Born in Liège, de Bry trained as a goldsmith and probably served his apprenticeship with his father, who was a guild member and magistrate. He had moved to Strasbourg by 1560, where he married and became a member of the guild. An autobiographical note in one of his works suggests that he was forced to leave Liège after Robert de Berghes became prince-bishop in 1557, possibly because of his evangelical sympathies: however, he was not in the guild records when he left Liège and may just have wanted to establish a new business. The Peace of Augsburg in 1555 had established Strasbourg as a Lutheran city, but attitudes towards Calvinists remained unfriendly.

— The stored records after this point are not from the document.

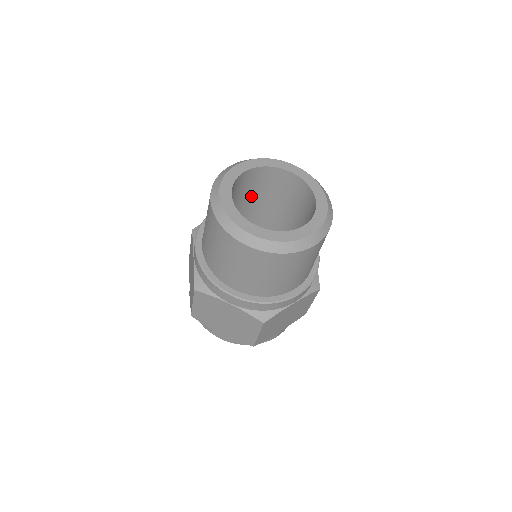
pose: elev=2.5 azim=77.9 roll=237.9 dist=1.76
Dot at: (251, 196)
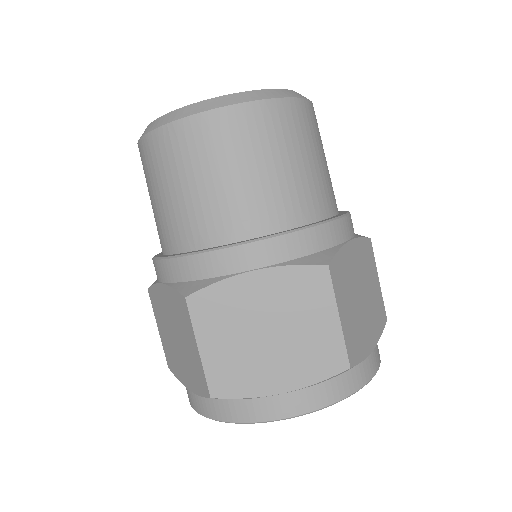
Dot at: occluded
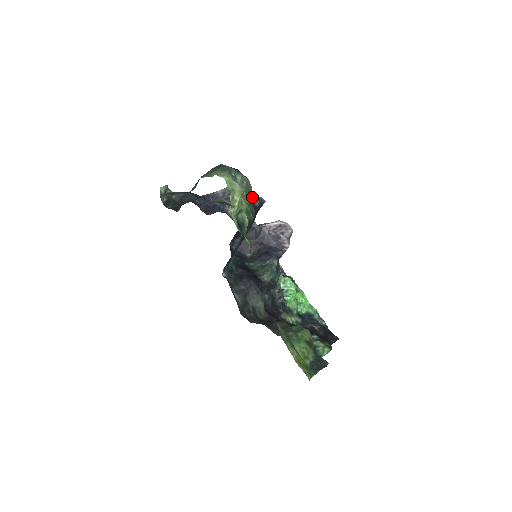
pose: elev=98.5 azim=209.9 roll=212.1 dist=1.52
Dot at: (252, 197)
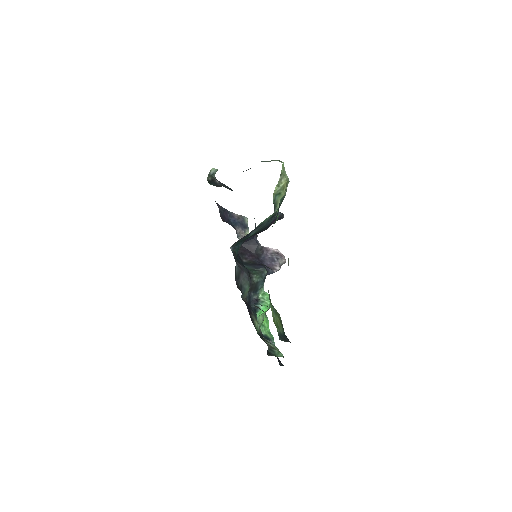
Dot at: occluded
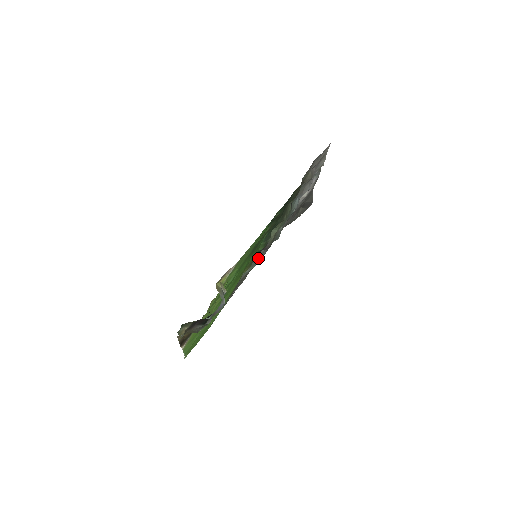
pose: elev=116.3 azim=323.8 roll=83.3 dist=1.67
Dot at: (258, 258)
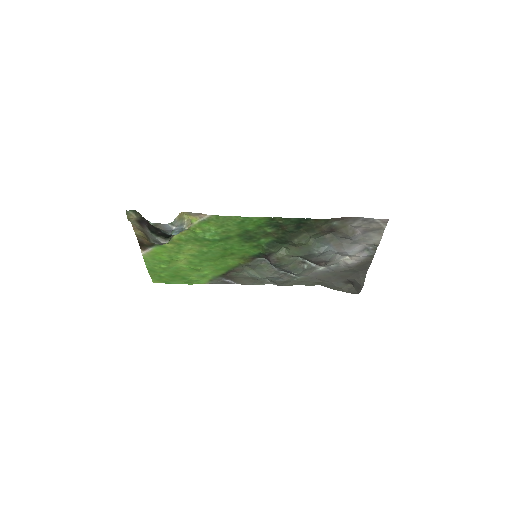
Dot at: (267, 272)
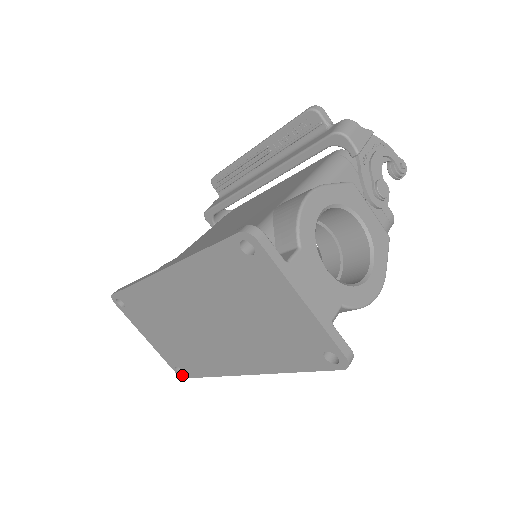
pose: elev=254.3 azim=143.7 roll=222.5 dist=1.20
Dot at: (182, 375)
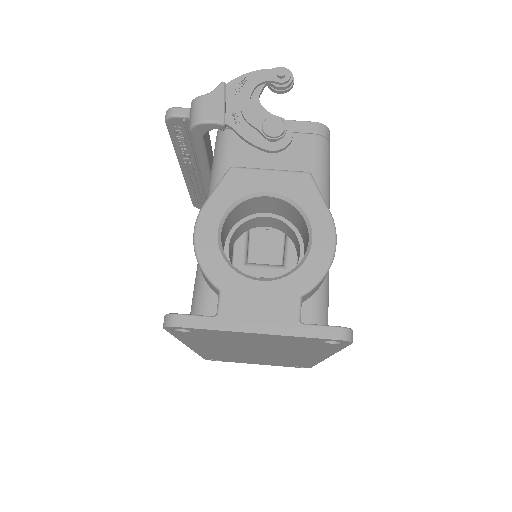
Dot at: occluded
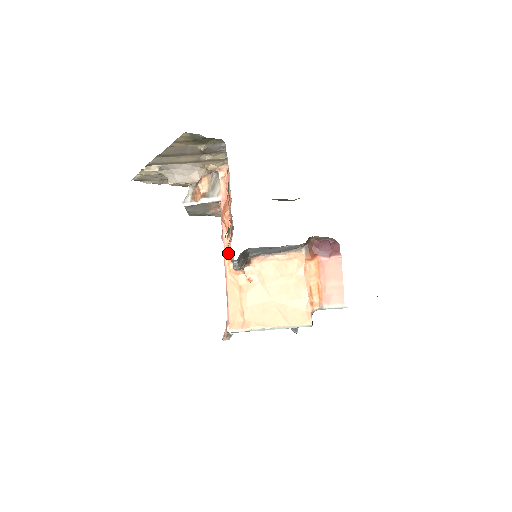
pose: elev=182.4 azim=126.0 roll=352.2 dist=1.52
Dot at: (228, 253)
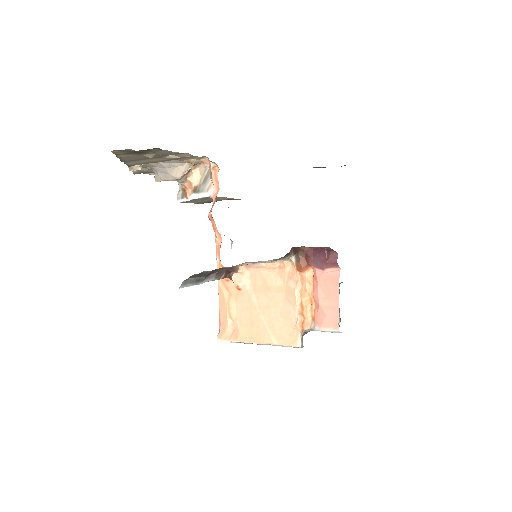
Dot at: occluded
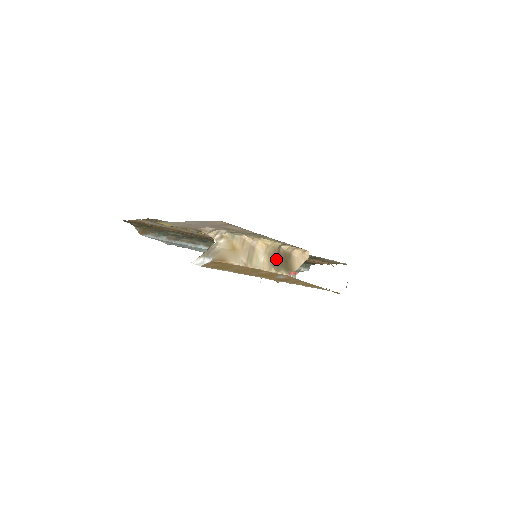
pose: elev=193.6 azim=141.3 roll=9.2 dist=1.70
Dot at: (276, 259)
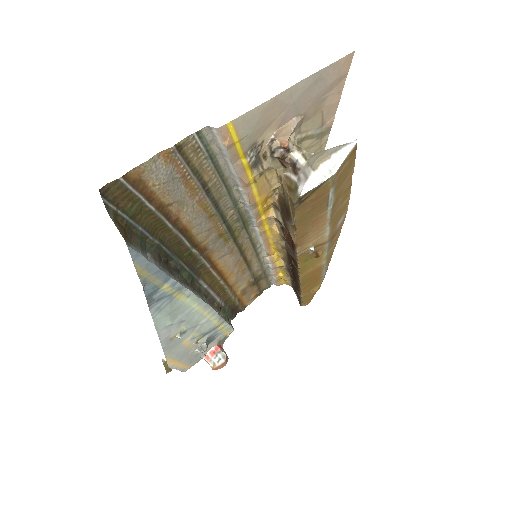
Dot at: occluded
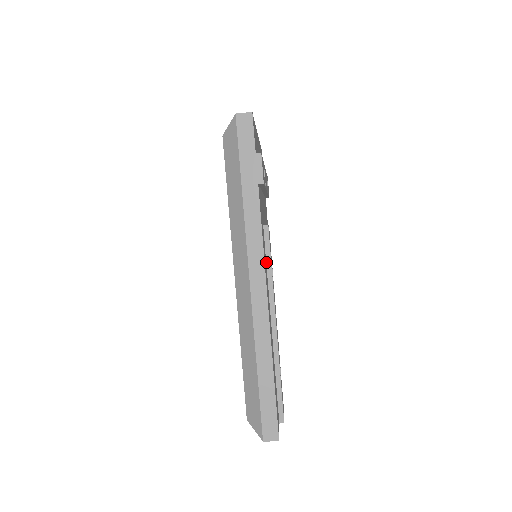
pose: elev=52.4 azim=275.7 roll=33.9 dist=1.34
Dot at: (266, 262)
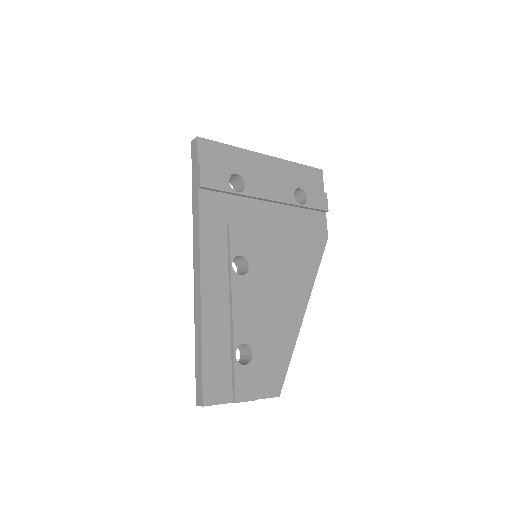
Dot at: (228, 254)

In 1577, the Calvinists in Strasbourg were forbidden to practice their religion in private, which probably contributed to de Bry’s departure. He moved to Antwerp around 1578 where Calvinism was tolerated under the Pacification of Ghent. De Bry became a member of the goldsmith’s guild and the guild of St Luke; other members included Gerard de Jode and Philip Galle. After making these useful contacts, he began to turn his attentions to printmaking rather than working with gold. He appears to have done well, making enough money to visit England in 1584, leaving just before Spanish troops recaptured Antwerp. He may have been going to reunite with exiled relatives, but probably also intended to help translate Waghenaear’s Spieghel der Zeevaert. He collaborated with Richard Hakluyt in 1586 and helped him assemble material for an illustrated collection of travel accounts. He also engraved the plates for Thomas Harriot’s A Briefe and True Report of the New Found Land of Virginia (1588), which emphasised the cruelty of Catholic Spanish conquistadors.

De Bry left England for Frankfurt, where his second wife was from, probably in search of fresh business. He also had contacts there from his time in Antwerp, including Quintin Massys the Younger and the jeweller David van Brussel. In Frankfurt he produced his own collections of travel accounts: the Petits Voyages, or India Orientalis, running to eight volumes by the end of the seventeenth century, including Linschoten’s Itininerario and Willem Lodewyckszoon’s account of Cornelis de Houtman’s voyage; and the Grands Voyages or India Occidentalis, including Harriot’s work and Las Casas’s Brevissima relacion de la destruicion de las Indias. His work was continued by his sons Johann Theodor and Johann Israel and completed in 1634 by his son-in-law Matthäus Merian the Elder, by which time 27 volumes of the work had been issued.

Towards the end of his career de Bry fell out with his sons, complaining that they were attempting to undermine his position in the firm. They, on the other hand, felt that they were not getting any credit for their work (they were not mentioned on title-pages, for example), and left to set up their own imprint.